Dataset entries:

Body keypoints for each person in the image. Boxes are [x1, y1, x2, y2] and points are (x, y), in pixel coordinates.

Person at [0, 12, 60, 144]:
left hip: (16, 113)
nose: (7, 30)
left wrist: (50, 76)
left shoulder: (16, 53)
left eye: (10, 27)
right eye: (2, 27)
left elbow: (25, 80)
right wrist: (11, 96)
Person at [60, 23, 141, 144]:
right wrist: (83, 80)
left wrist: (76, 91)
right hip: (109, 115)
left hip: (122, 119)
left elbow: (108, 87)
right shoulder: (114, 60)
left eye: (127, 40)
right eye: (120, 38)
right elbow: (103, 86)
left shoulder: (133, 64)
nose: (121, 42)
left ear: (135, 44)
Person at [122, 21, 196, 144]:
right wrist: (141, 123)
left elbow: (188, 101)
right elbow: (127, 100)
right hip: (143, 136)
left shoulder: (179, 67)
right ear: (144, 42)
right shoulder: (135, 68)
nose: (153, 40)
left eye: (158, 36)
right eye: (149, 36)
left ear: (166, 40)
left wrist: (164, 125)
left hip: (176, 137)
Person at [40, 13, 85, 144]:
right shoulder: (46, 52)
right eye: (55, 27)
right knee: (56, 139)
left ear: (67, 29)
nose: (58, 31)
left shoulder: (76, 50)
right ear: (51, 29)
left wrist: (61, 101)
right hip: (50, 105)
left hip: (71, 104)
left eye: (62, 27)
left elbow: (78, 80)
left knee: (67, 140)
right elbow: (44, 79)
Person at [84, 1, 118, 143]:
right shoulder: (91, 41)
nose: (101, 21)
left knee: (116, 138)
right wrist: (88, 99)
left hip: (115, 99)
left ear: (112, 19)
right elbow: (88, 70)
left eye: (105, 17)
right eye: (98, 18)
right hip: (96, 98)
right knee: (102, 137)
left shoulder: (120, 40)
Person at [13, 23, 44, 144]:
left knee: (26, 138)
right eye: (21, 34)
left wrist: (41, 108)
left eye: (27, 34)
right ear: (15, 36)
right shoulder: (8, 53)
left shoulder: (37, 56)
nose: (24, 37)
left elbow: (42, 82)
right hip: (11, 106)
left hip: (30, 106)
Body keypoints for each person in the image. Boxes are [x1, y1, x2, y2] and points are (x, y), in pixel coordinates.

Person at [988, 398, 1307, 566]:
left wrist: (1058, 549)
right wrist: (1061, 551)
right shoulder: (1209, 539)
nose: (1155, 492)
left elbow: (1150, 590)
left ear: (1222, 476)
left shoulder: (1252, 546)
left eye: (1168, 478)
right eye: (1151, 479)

==

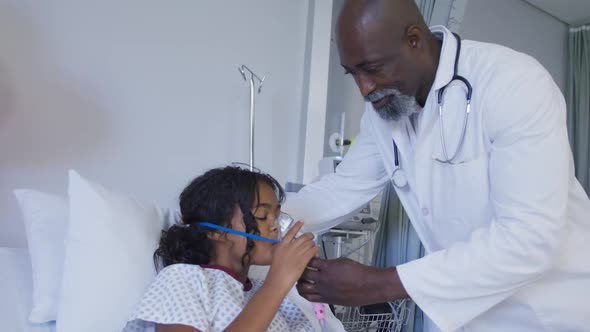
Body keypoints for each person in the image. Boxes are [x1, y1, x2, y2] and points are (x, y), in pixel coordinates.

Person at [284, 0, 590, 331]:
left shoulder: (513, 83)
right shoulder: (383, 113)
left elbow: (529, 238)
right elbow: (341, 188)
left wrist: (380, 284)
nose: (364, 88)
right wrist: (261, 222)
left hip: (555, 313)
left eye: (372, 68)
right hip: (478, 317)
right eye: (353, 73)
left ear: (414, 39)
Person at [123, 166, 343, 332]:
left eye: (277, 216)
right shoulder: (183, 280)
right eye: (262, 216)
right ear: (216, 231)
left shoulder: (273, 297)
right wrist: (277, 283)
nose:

The task.
Only those lines of the entries above that run from the line containing "right shoulder: (46, 52)" to the line containing "right shoulder: (8, 53)", both included, should be transcribed exactly.

Your solution.
right shoulder: (46, 52)
right eye: (55, 27)
right knee: (56, 139)
left ear: (67, 29)
nose: (58, 31)
left shoulder: (76, 50)
right ear: (51, 29)
left wrist: (61, 101)
right hip: (50, 105)
left hip: (71, 104)
left eye: (62, 27)
left elbow: (78, 80)
left knee: (67, 140)
right elbow: (44, 79)
Person at [84, 1, 118, 143]:
right shoulder: (91, 41)
nose: (101, 21)
left knee: (116, 138)
right wrist: (88, 99)
left hip: (115, 99)
left ear: (112, 19)
right elbow: (88, 70)
left eye: (105, 17)
right eye: (98, 18)
right hip: (96, 98)
right knee: (102, 137)
left shoulder: (120, 40)
Person at [13, 23, 44, 144]:
left knee: (26, 138)
right eye: (21, 34)
left wrist: (41, 108)
left eye: (27, 34)
right ear: (15, 36)
right shoulder: (8, 53)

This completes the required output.